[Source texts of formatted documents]
==============================

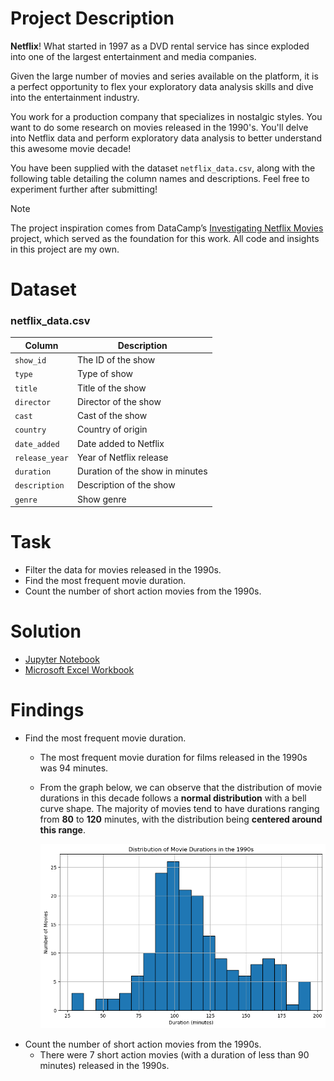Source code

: # Project Description
**Netflix**! What started in 1997 as a DVD rental service has since exploded into one of the largest entertainment and media companies.

Given the large number of movies and series available on the platform, it is a perfect opportunity to flex your exploratory data analysis skills and dive into the entertainment industry.

You work for a production company that specializes in nostalgic styles. You want to do some research on movies released in the 1990's. You'll delve into Netflix data and perform exploratory data analysis to better understand this awesome movie decade!

You have been supplied with the dataset `netflix_data.csv`, along with the following table detailing the column names and descriptions. Feel free to experiment further after submitting!

> [!NOTE]  
> The project inspiration comes from DataCamp’s [Investigating Netflix Movies](https://app.datacamp.com/learn/projects/investigating_netflix) project, which served as the foundation for this work.
> All code and insights in this project are my own.

# Dataset
### **netflix_data.csv**
| Column | Description |
|--------|-------------|
| `show_id` | The ID of the show |
| `type` | Type of show |
| `title` | Title of the show |
| `director` | Director of the show |
| `cast` | Cast of the show |
| `country` | Country of origin |
| `date_added` | Date added to Netflix |
| `release_year` | Year of Netflix release |
| `duration` | Duration of the show in minutes |
| `description` | Description of the show |
| `genre` | Show genre |

# Task
- Filter the data for movies released in the 1990s.
- Find the most frequent movie duration.
- Count the number of short action movies from the 1990s.

# Solution
- [Jupyter Notebook](notebook.ipynb)
- [Microsoft Excel Workbook](workbook.xlsx)

# Findings
- Find the most frequent movie duration.
    - The most frequent movie duration for films released in the 1990s was 94 minutes.
    - From the graph below, we can observe that the distribution of movie durations in this decade follows a **normal distribution** with a bell curve shape. The majority of movies tend to have durations ranging from **80** to **120** minutes, with the distribution being **centered around this range**.

        ![Movie Durations Distribution](charts/movie_durations_distribution.png)
- Count the number of short action movies from the 1990s.
    - There were 7 short action movies (with a duration of less than 90 minutes) released in the 1990s.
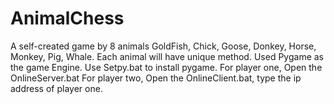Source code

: # AnimalChess
A self-created game by 8 animals GoldFish, Chick, Goose, Donkey, Horse, Monkey, Pig, Whale. Each animal will have unique method. Used Pygame as the game Engine. 
Use Setpy.bat to install pygame.
For player one, Open the OnlineServer.bat
For player two, Open the OnlineClient.bat, type the ip address of player one.

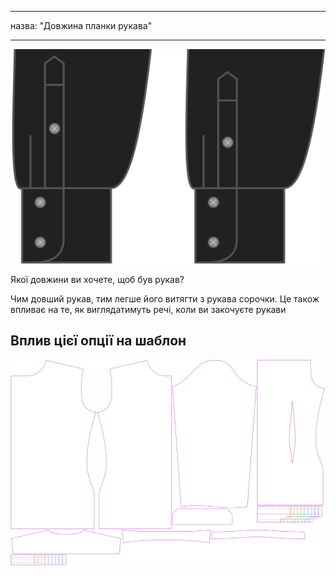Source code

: - - -
назва: "Довжина планки рукава"
- - -

![Довжина рукава втачного рукава](sleeveplacketlength.svg)

Якої довжини ви хочете, щоб був рукав?

<Note>

Чим довший рукав, тим легше його витягти з рукава сорочки.
Це також впливає на те, як виглядатимуть речі, коли ви закочуєте рукави

</Note>

## Вплив цієї опції на шаблон

![На цьому зображенні показано вплив цієї опції шляхом накладання декількох варіантів, які мають різне значення для цієї опції](simon_sleeveplacketlength_sample.svg "Вплив цієї опції на шаблон")
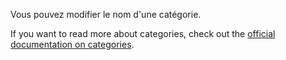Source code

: Vous pouvez modifier le nom d'une catégorie.

If you want to read more about categories, check out the [official documentation on categories](https://docs.firefly-iii.org/concepts/categories).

==============================

▶ What is expected
Print out the records in full and exactly, dropping every picture.

▶ Task result
Source code

: # Project Description
**Netflix**! What started in 1997 as a DVD rental service has since exploded into one of the largest entertainment and media companies.

Given the large number of movies and series available on the platform, it is a perfect opportunity to flex your exploratory data analysis skills and dive into the entertainment industry.

You work for a production company that specializes in nostalgic styles. You want to do some research on movies released in the 1990's. You'll delve into Netflix data and perform exploratory data analysis to better understand this awesome movie decade!

You have been supplied with the dataset `netflix_data.csv`, along with the following table detailing the column names and descriptions. Feel free to experiment further after submitting!

> [!NOTE]  
> The project inspiration comes from DataCamp’s [Investigating Netflix Movies](https://app.datacamp.com/learn/projects/investigating_netflix) project, which served as the foundation for this work.
> All code and insights in this project are my own.

# Dataset
### **netflix_data.csv**
| Column | Description |
|--------|-------------|
| `show_id` | The ID of the show |
| `type` | Type of show |
| `title` | Title of the show |
| `director` | Director of the show |
| `cast` | Cast of the show |
| `country` | Country of origin |
| `date_added` | Date added to Netflix |
| `release_year` | Year of Netflix release |
| `duration` | Duration of the show in minutes |
| `description` | Description of the show |
| `genre` | Show genre |

# Task
- Filter the data for movies released in the 1990s.
- Find the most frequent movie duration.
- Count the number of short action movies from the 1990s.

# Solution
- [Jupyter Notebook](notebook.ipynb)
- [Microsoft Excel Workbook](workbook.xlsx)

# Findings
- Find the most frequent movie duration.
    - The most frequent movie duration for films released in the 1990s was 94 minutes.
    - From the graph below, we can observe that the distribution of movie durations in this decade follows a **normal distribution** with a bell curve shape. The majority of movies tend to have durations ranging from **80** to **120** minutes, with the distribution being **centered around this range**.

        ![Movie Durations Distribution](charts/movie_durations_distribution.png)
- Count the number of short action movies from the 1990s.
    - There were 7 short action movies (with a duration of less than 90 minutes) released in the 1990s.
Source code

: # AnimalChess
A self-created game by 8 animals GoldFish, Chick, Goose, Donkey, Horse, Monkey, Pig, Whale. Each animal will have unique method. Used Pygame as the game Engine. 
Use Setpy.bat to install pygame.
For player one, Open the OnlineServer.bat
For player two, Open the OnlineClient.bat, type the ip address of player one.

Source code

: - - -
назва: "Довжина планки рукава"
- - -

![Довжина рукава втачного рукава](sleeveplacketlength.svg)

Якої довжини ви хочете, щоб був рукав?

<Note>

Чим довший рукав, тим легше його витягти з рукава сорочки.
Це також впливає на те, як виглядатимуть речі, коли ви закочуєте рукави

</Note>

## Вплив цієї опції на шаблон

![На цьому зображенні показано вплив цієї опції шляхом накладання декількох варіантів, які мають різне значення для цієї опції](simon_sleeveplacketlength_sample.svg "Вплив цієї опції на шаблон")
Source code

: Vous pouvez modifier le nom d'une catégorie.

If you want to read more about categories, check out the [official documentation on categories](https://docs.firefly-iii.org/concepts/categories).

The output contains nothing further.